If I get to an unknown fast food place, it's drive-thru only, but there's little or no line, I will take it, but avoid the place afterwards. If it's long, I'll cancel for excessive wait time. I know it sucks for the order, waiting even longer for another driver to arrive and decide to wait in the line, but I don't have to wait 30 minutes in a drive-thru line!

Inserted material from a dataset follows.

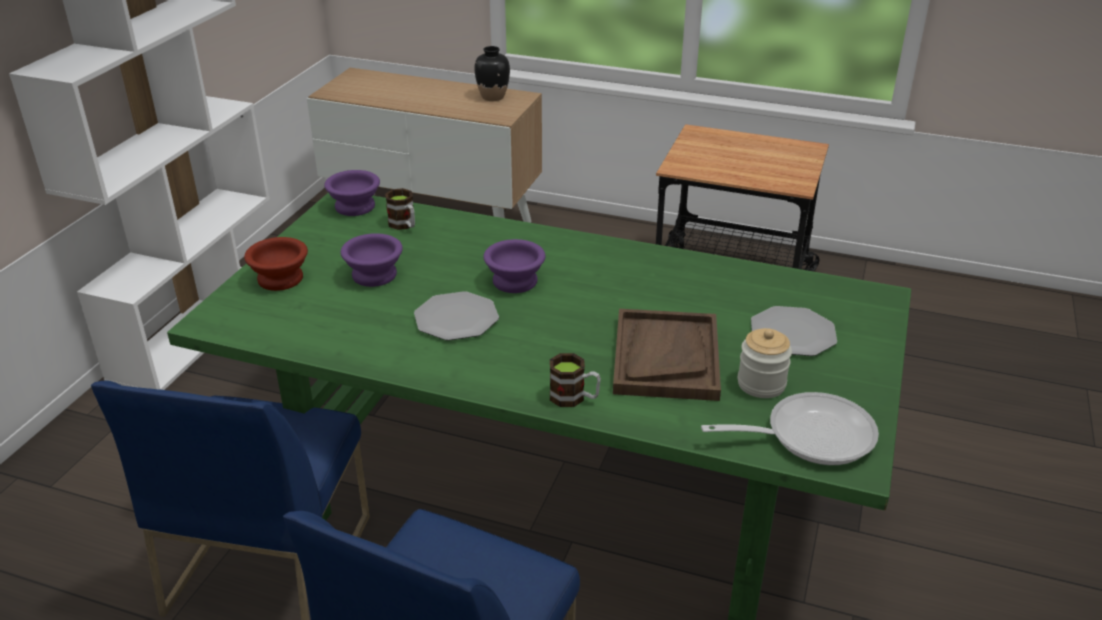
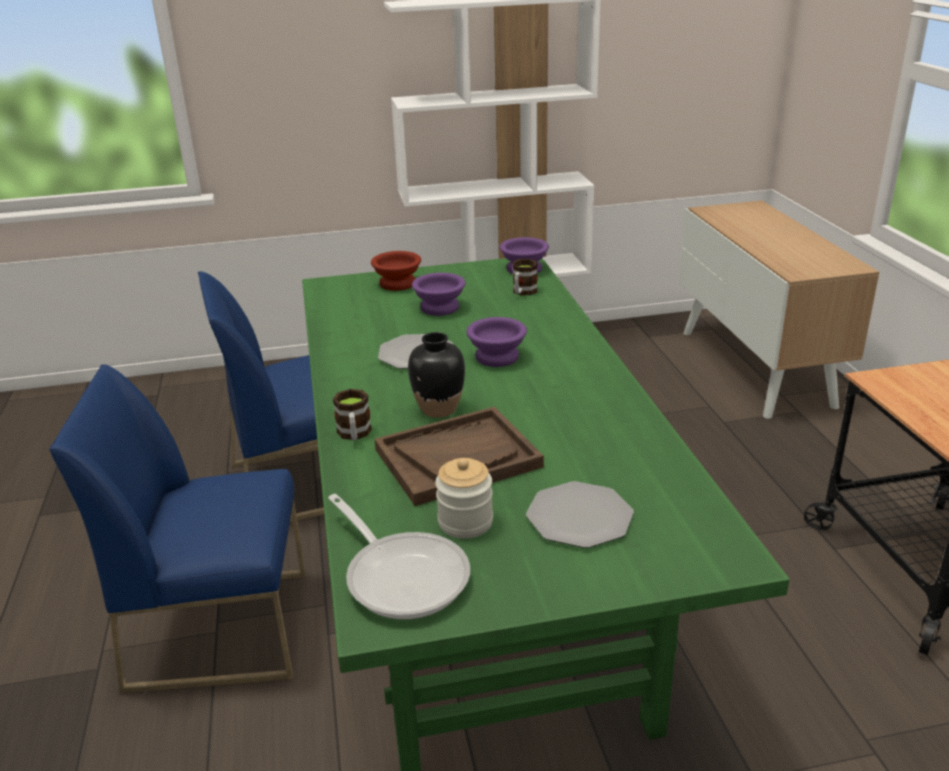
camera: 60 degrees right, 5 degrees down
(493, 97) = (825, 258): black vase -> black vase (438, 409)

Fortunately, I haven't had to cancel any on Uber Eats for any reason at all this year, or in December 2021.


----------



## Grubhubflub (Jun 16, 2018)

The dining rooms of all the restaurants in my market are open, thank goodness. There's no way in Dante's nine hells I'm sitting in a drive-thru.


----------



## MontcoUberDriver (Aug 14, 2018)




----------



## Uberdriver2710 (Jul 15, 2015)




----------



## FLKeys (Dec 27, 2018)

I generally turn Eats off around 8, that is when most places go to drive thru only. Some nights I roll the dice and take later orders. I try to hand out on the end of town away from fast food restaurants in that case.


----------



## Ms. Mercenary (Jul 24, 2020)

I’m gonna crawl out of my closet.

I _prefer_ the drive-through. Alas, in my area most restaurants make drivers pick up inside. But at one taco place I frequently deliver from, they told me about their window, and I never looked back.

I don’t even mind the lines, unless they’re ridiculous (rarely do I see one that’s really bad).

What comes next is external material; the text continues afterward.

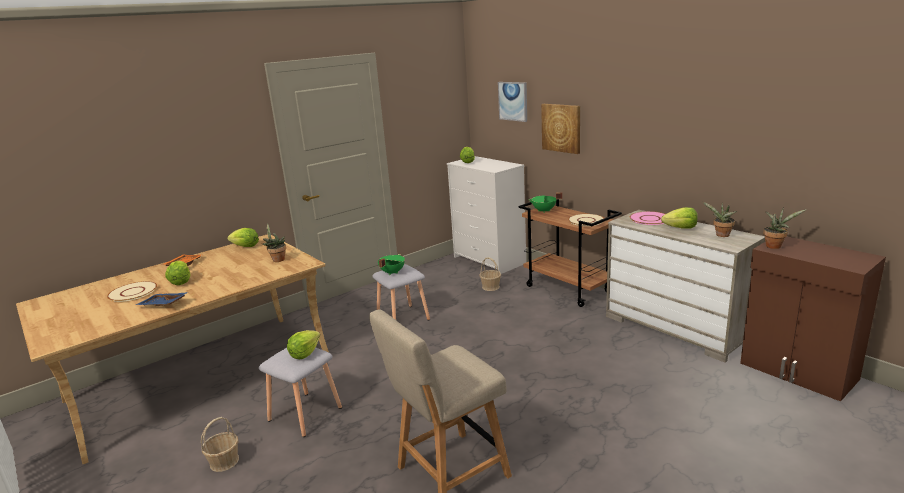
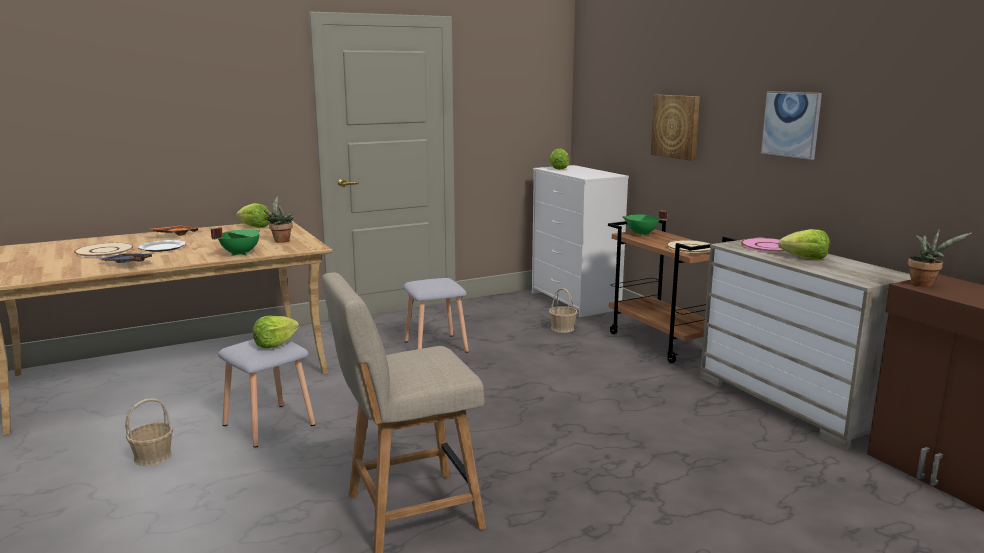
camera: 10 degrees right, 5 degrees down
(181, 281) = (162, 248): lettuce -> plate
(392, 272) = (426, 283): green cooking pot -> green cooking pot (239, 253)
(513, 101) = (622, 92): picture -> picture (791, 124)
(721, 235) = (857, 270): potted plant -> none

But this is just between us. When needed, I will fight for the lobbies shoulder to shoulder with you, ‘cause I’m the tiny minority.


----------



## BrainDead Driver (Dec 15, 2021)

Drive through here are usually fast. You go inside they ignore you . 
In the drive through your next .


----------



## FL_Steve (Dec 17, 2021)

VanKalDriver said:


> I'll cancel for excessive wait time. I know it sucks for the order, waiting even longer for another driver to arrive and decide to wait in the line, but I don't have to wait 30 minutes in a drive-thru line!


Imagine having empathy for the customer


----------



## Ms. Mercenary (Jul 24, 2020)

FL_Steve said:


> Imagine having empathy for the customer


I think many do. I know I do. I truly believe most drivers go out of their way to make the delivery.


----------



## FL_Steve (Dec 17, 2021)

Ms. Mercenary said:


> I think many do. I know I do. I truly believe most drivers go out of their way to make the delivery.


I start each shift with the best of intentions and attitudes. Then I'll get a apartment delivery where they didn't give me a gate code, didn't give instructions on how to find their off-GPS building, and oh yeah, it's 3rd floor. After that, my concern for the customer somehow goes south.


----------